> [Provided passage]

■ ■ ■ ■ ■

Federal Register MCP Server

CI npm license: Apache-2.0 Node MCP

Ask your AI assistant real questions about U.S. federal regulations — and get answers grounded in the official Federal Register and eCFR.

This is a Model Context Protocol server that connects any MCP client (Claude Desktop, and others) to two official U.S. government sources:

Instead of bolting on dozens of rigid, narrow tools, it hands the model a small, well-typed TypeScript SDK and lets it write the exact query it needs — then runs that code in a locked-down sandbox. This is the code-mode pattern, and it makes wide government APIs usable without overwhelming the model with tool definitions.

Independent open-source project. It calls public U.S. government APIs and is not affiliated with or endorsed by the U.S. government.

See it in action

Ask Claude:

"What does 50 CFR 21.150 cover, and have there been recent Federal Register rules touching migratory-bird depredation?"

The model finds the right calls and runs them in the sandbox — no hand-written tool per endpoint:

// Pull the current text of an eCFR section…
const { titles } = await ecfr.titles.list();
const date = titles.find(t => t.number === 50).latest_issue_date;
const section = await ecfr.full(date, 50, { part: '21', section: '21.150' });

// …and search the Federal Register for related rulemaking.
const rules = await fr.documents.search({
  conditions: { term: 'migratory bird depredation', type: ['RULE', 'PRORULE'] },
  fields: ['title', 'publication_date', 'html_url'],
  per_page: 5,
  order: 'newest',
});

…then answers in plain English, citing the section and the rules it found.

Features

  • Two official sources, one server — the full Federal Register v1 (fr.*) and eCFR (ecfr.*) APIs behind one tool.
  • Code mode, not tool sprawl — the model writes TypeScript against typed fr / ecfr SDKs instead of juggling dozens of single-purpose tools.
  • Safe by construction — user code runs in an isolated-vm (or Deno) sandbox with no network, filesystem, env, or subprocess access. The only way out is the two government APIs.
  • Runs anywhere MCP does — stdio for Claude Desktop, or a remote Streamable HTTP server with OAuth, rate limiting, and quotas.
  • Discovery built insearch_api and describe_schema help the model (and you) find the right call fast.

Quickstart (Claude Desktop)

■ ■ ■ ■ ■

> [Exercise requirements]
1/ In the Federal Register MCP server description, which two official U.S. government sources does the server connect an MCP client to?
2/ Continue the Federal Register MCP server description from the point where it stops.

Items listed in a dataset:
■ ■ ■ ■ ■

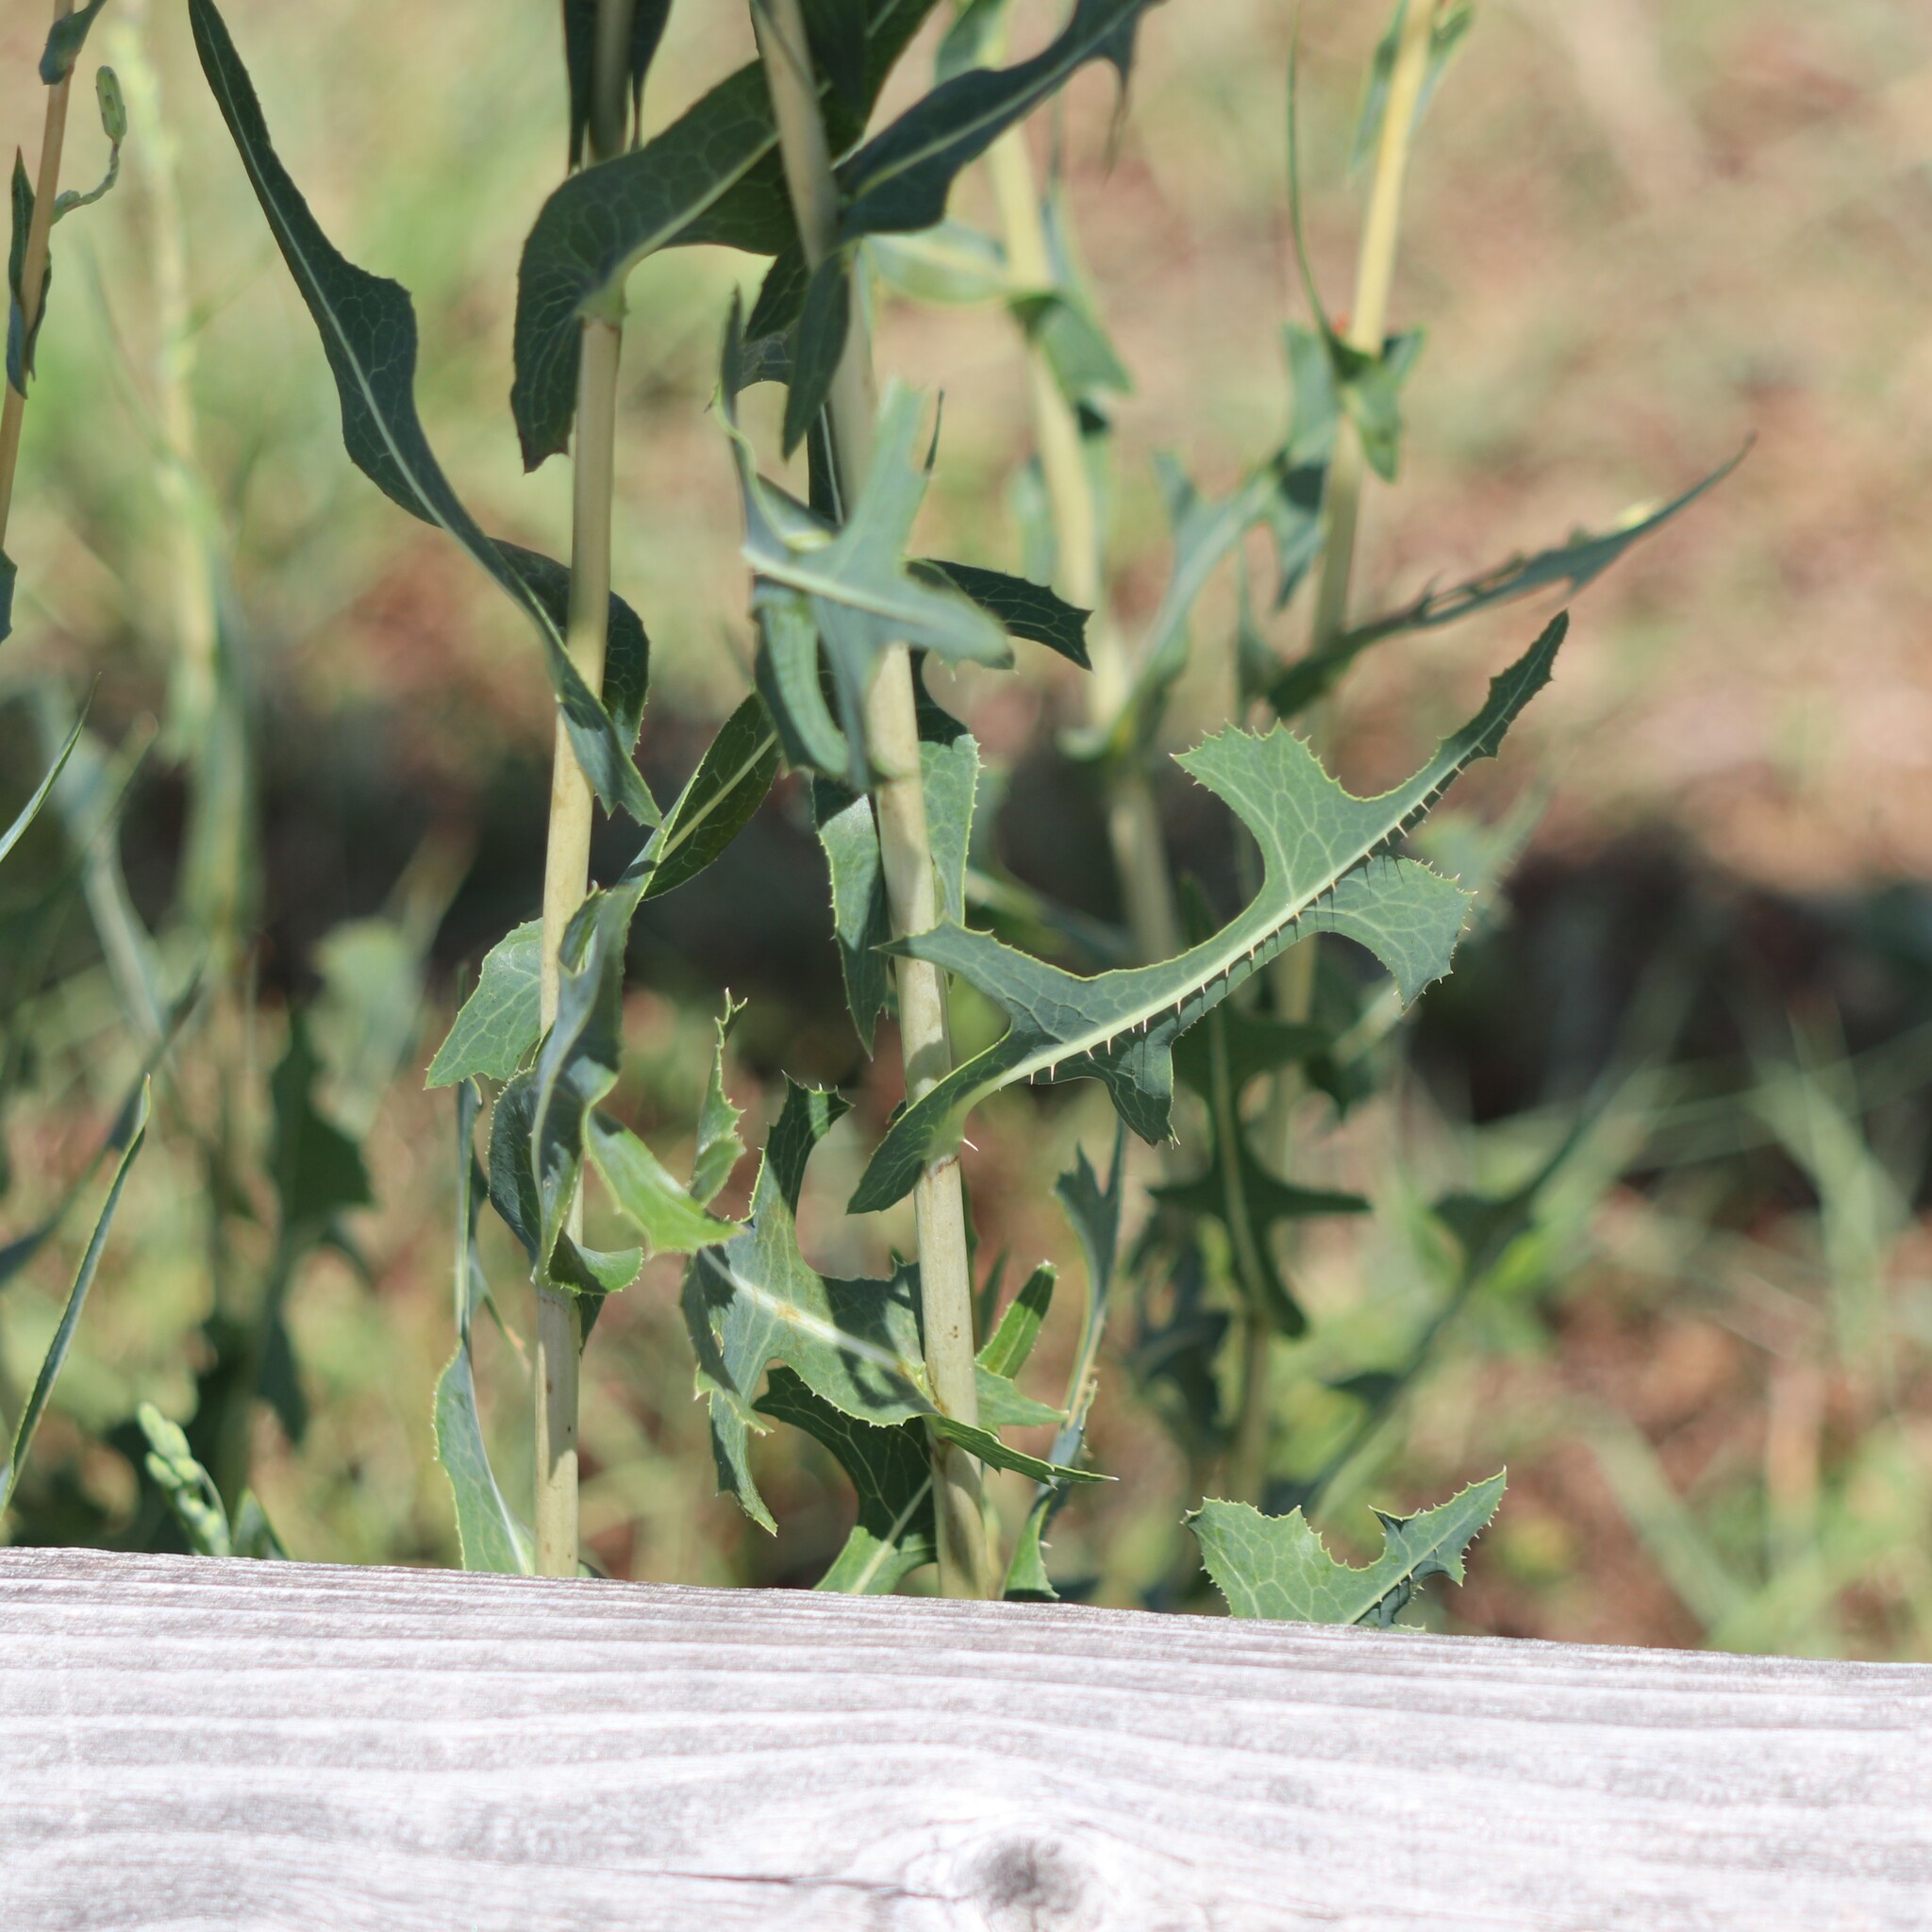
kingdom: Plantae
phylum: Tracheophyta
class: Magnoliopsida
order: Asterales
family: Asteraceae
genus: Lactuca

■ ■ ■ ■ ■

> [Answers for the tasks]
1/ The Federal Register and the eCFR.

2/
Add the server to your Claude Desktop config (Settings → Developer → Edit Config):

{
  "mcpServers": {
    "fedreg": {
      "command": "npx",
      "args": ["-y", "@blen/fedreg-mcp-server"]
    }
  }
}

Restart Claude Desktop, then just ask in plain language:

"Find EPA methane rules published since 2024." "What does 40 CFR Part 60 cover?" "Which proposed rules opened for public comment this week?"

Requires Node.js ≥ 20.10. npx downloads and runs the server on demand; no global install needed. If the execute tool reports SandboxUnavailable, see Sandbox runtimes.

How it works

Three tools, in the order the model uses them:

Tool What it does
search_api(query, k?) Finds the right endpoint/field via BM25 over the SDK docs. Returns ready-to-run TypeScript snippets.
describe_schema({ path? | prefix? }) Looks up an exact call or lists a whole namespace.
execute({ code, timeoutMs?, memoryMb? }) Runs TypeScript in the sandbox, with fr and ecfr as globals.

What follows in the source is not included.